4. Enkele hulpdiensten. Naast deze drie diensten in ambtelijken zin, hebben de kerken nog wel enkele hulpdiensten ingesteld, zooals proponenten, oefenaars, catechiseermeesters, krankenbezoekers, voorlezers, kosters, administrateurs. Maar deze zijn dan in eigenlijken zin geen ambten, door Christus ingesteld, zoodat zij niet met autoriteit van Christuswege mogen optreden, maar hulpdiensten, door de kerken ingesteld en aan de kerkeraden onderworpen. Voetius onderscheidt ze in tweeën nl. helpers inzake den heiligen dienst zelve, zooals de ziekentroosters, de proponenten, de catechiseermeesters, de voorlezers, de voorzangers, waaraan wij nog kunnen toevoegen de oefenaars en de organisten; en helpers inzake de uiterlijke dingen, zooals de bouwmeesters, de architecten, met de timmerlieden, metselaars en glazenmakers; voorts de tempelbewaarders, de deurwachters, de lampenopstekers, de vegers, de boden, de hondendrijvers, de reinigers, de klokluiders, enz. Vele van deze hulpdiensten worden door particulieren verricht, maar de kosters en administrateurs zijn in iedere kerk schier noodig.

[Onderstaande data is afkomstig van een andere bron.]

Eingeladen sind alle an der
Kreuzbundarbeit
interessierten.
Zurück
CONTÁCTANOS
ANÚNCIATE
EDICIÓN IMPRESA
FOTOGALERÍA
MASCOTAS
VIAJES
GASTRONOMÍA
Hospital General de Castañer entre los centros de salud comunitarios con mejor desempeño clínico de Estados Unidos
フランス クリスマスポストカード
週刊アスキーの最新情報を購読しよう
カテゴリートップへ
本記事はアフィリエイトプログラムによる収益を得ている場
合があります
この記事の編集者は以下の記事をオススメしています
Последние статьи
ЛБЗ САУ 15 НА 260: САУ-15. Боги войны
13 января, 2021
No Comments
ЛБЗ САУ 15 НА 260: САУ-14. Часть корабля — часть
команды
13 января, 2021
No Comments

De aanstelling van deze helpers is niet uitdrukkelijk in de Schrift geboden. Wel zegt Paulus 1 Cor. 12: 28, dat God naast de apostelen, de profeten en de leeraren, ook nog krachten, gaven der gezondmakingen, behulpsels, regeeringen en menigerlei talen heeft ingesteld, maar dit woord behulpsels ziet
|10|
daar blijkbaar op „de verschillende soorten van hulp, welke de gemeente zocht te bieden aan al degenen die lijden: weduwen, weezen, behoeftigen, kranken, vreemdelingen, reizigers” enz. (Godet). Dus dienst der barmhartigheid in ruimeren zin. Maar wel zijn ze op grond der Schrift geoorloofd, want God heeft aan de kerken de bevoegdheid gegeven al zulke werkzaamheden te laten verrichten welke voor de verzorging der kerken noodig zijn. Over de onderscheidene helpers en hun taak handelen wij bij de desbetreffende ambten, welke ze ter zijde staan of bij wijlen vervangen.
Over de vier bovengenoemde diensten handelt het eerste deel der
K.O. als volgt:
Artt. 3-17 van de Dienaren des Woords.
„ 18-21 van de Doctoren.
„ 22-23 van de Ouderlingen.
„ 24-26 van de Diakenen.
„ 27 van de verkiezing der Ouderlingen en Diakenen.
„ 28 van de verhouding tusschen Kerk en Staat.